Era consapevole del fatto che avesse in mano l’esistenza stessa del mondo.
Era ormai lontana qualche centinaio di metri dalla casa; andava su, verso l’altura, nella speranza di trovare la nuova sedia gialla che aveva chiesto. Era l’unico modo per chiudere la questione una volta per tutte.
Pi’er, intanto, aveva ripreso i sensi e, ancora intrappolato dalle mani avviluppate intorno al proprio corpo, decise di optare per la soluzione finale: gonfiò spropositatamente il petto, attivò il timer che Metronimus gli aveva inserito quando lo aveva creato e attese pochi secondi.
Il boato riempì la vallata e i detriti di quella che una volta era la casa di Stephania su Geo vennero sparsi ovunque. Di Pi’er, che sperava di ottenere una maggiore potenza dalla sua autodistruzione, non rimase che qualche brandello qua e là.
Stephania era troppo lontana per essere colpita dall’esplosione.
Geo ripulì tutto in pochi secondi, facendo crescere nuova erba a coprire il cratere nato al posto della casa.

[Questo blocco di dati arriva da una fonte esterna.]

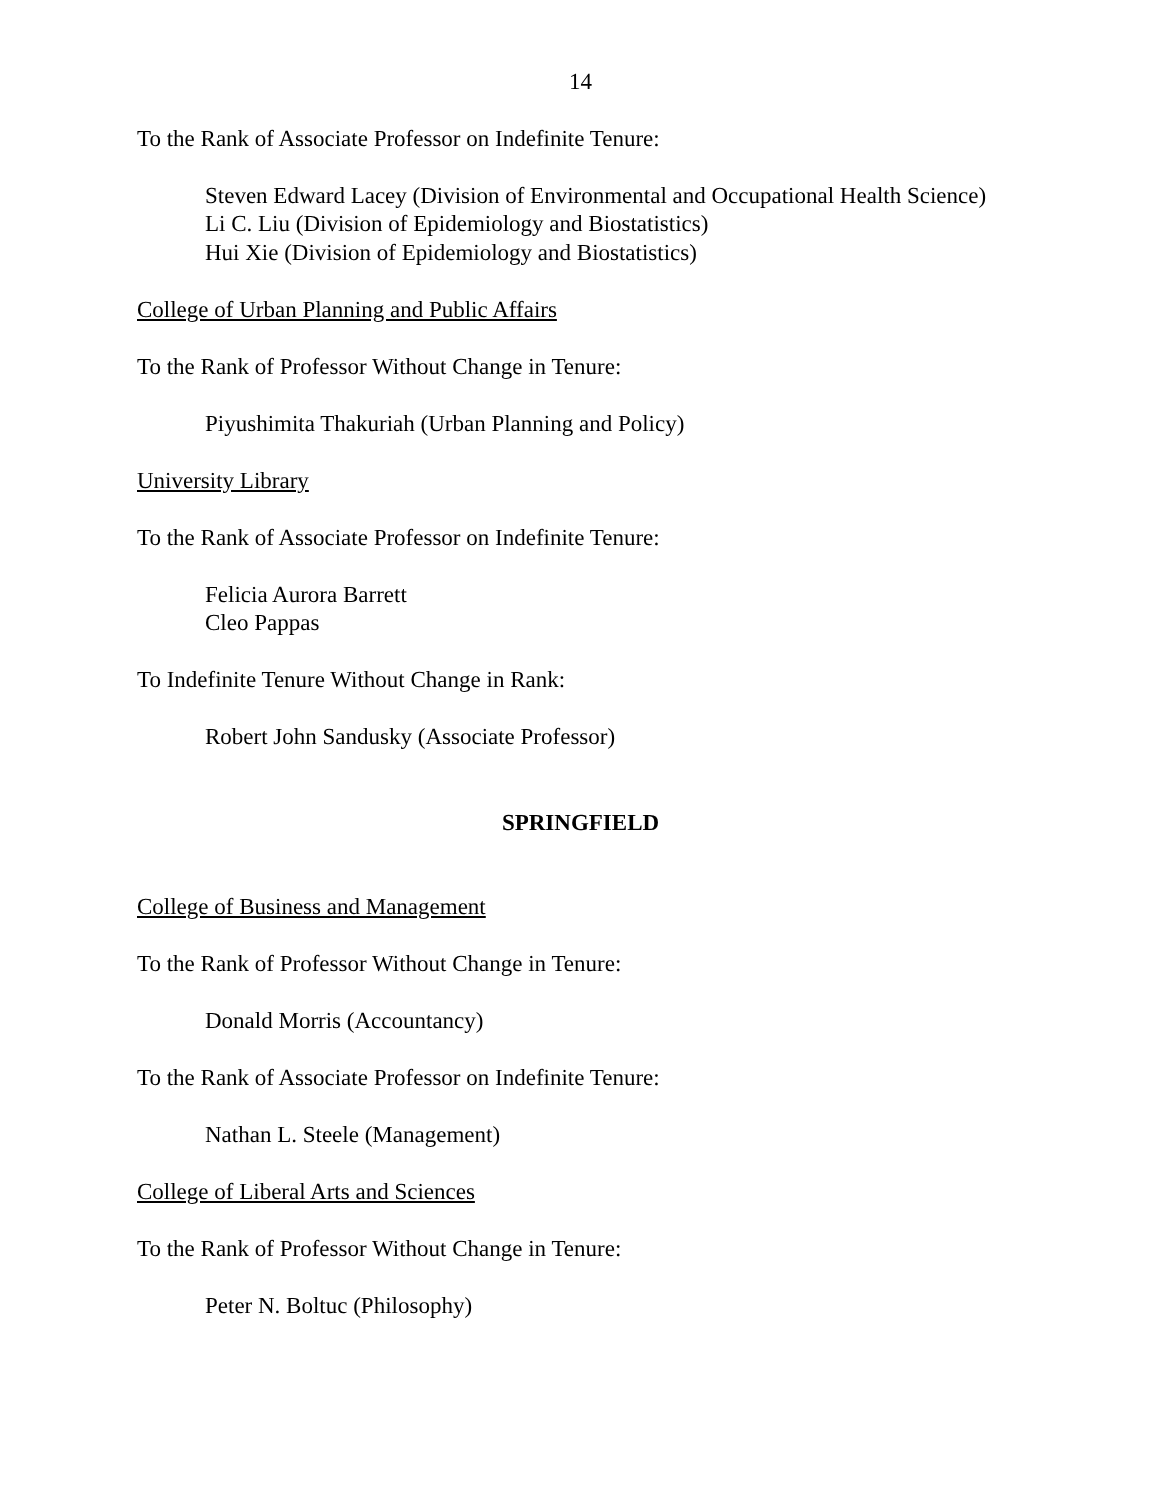14
To the Rank of Associate Professor on Indefinite Tenure:
Steven Edward Lacey (Division of Environmental and Occupational Health Science)
Li C. Liu (Division of Epidemiology and Biostatistics)
Hui Xie (Division of Epidemiology and Biostatistics)
College of Urban Planning and Public Affairs
To the Rank of Professor Without Change in Tenure:
Piyushimita Thakuriah (Urban Planning and Policy)
University Library
To the Rank of Associate Professor on Indefinite Tenure:
Felicia Aurora Barrett
Cleo Pappas
To Indefinite Tenure Without Change in Rank:
Robert John Sandusky (Associate Professor)
SPRINGFIELD
College of Business and Management
To the Rank of Professor Without Change in Tenure:
Donald Morris (Accountancy)
To the Rank of Associate Professor on Indefinite Tenure:
Nathan L. Steele (Management)
College of Liberal Arts and Sciences
To the Rank of Professor Without Change in Tenure:
Peter N. Boltuc (Philosophy)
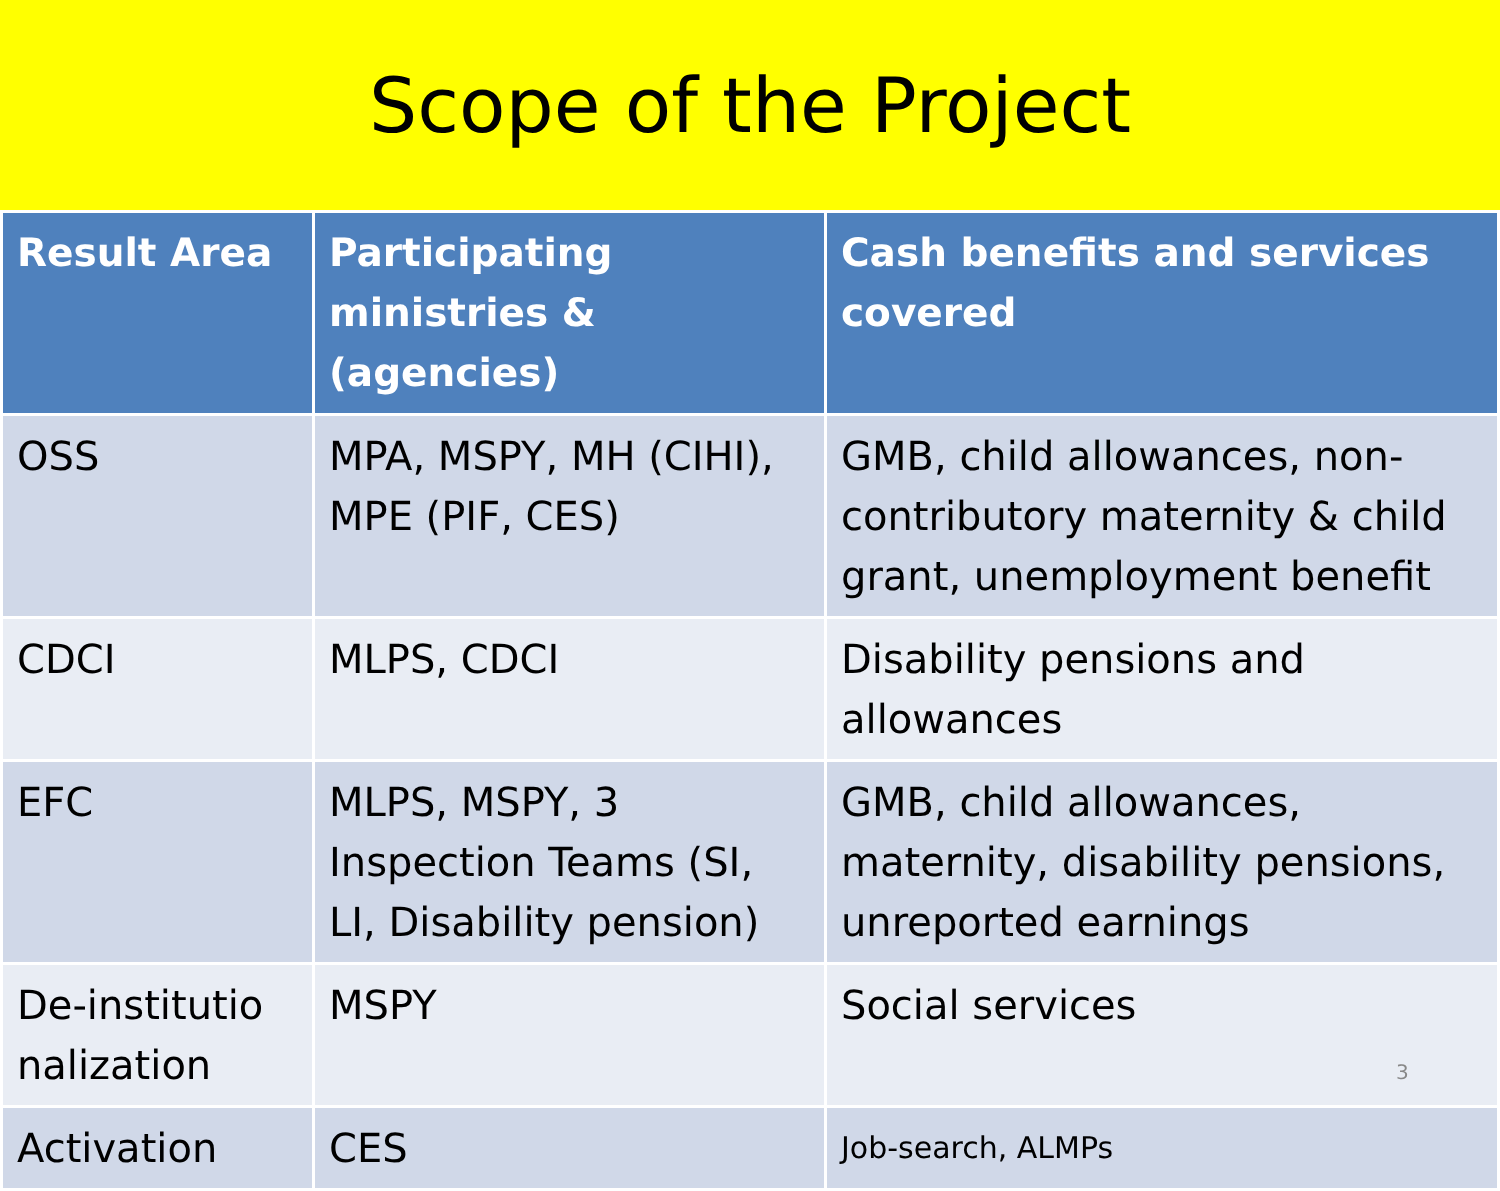Scope of the Project
| Result Area | Participating ministries & (agencies) | Cash benefits and services covered |
| --- | --- | --- |
| OSS | MPA, MSPY, MH (CIHI), MPE (PIF, CES) | GMB, child allowances, non-contributory maternity & child grant, unemployment benefit |
| CDCI | MLPS, CDCI | Disability pensions and allowances |
| EFC | MLPS, MSPY, 3 Inspection Teams (SI, LI, Disability pension) | GMB, child allowances, maternity, disability pensions, unreported earnings |
| De-institutio nalization | MSPY | Social services |
| Activation | CES | Job-search, ALMPs |
3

Stephania era allo stremo; raccolse in un ultimo sforzo le energie e, con un balzo, arrivò sull’altura.
La sedia, il collegamento con Geo, era lì.
Con un grido disumano la scardinò e, nel solco lasciato da uno dei piedi sul terreno, seppellì il suo piccolo tesorino.
Piangendo, poi urlò: «Geo, ascoltami bene! Tesorino è in salvo! Adesso salva anche me, ti scongiuro!»
Crollando sulle sue stesse ginocchia - le lacrime scendevano copiose, i capelli arruffati e le mani tremanti - proseguì: «assorbimi, so che puoi farlo, affinché io possa stare per l’eternità col mio tesorino. So che puoi! Fallo!»
All’improvviso il terremoto, la terra si squarciò e Stephania venne risucchiata.
Contemporaneamente, anche il regno di Ghi’raff sprofondò, nell’oblio, per sempre.
L’altura della sedia gialla si riempì di quello che era il simbolo dell’amore nascosto: un prato di petunie, di mille colori.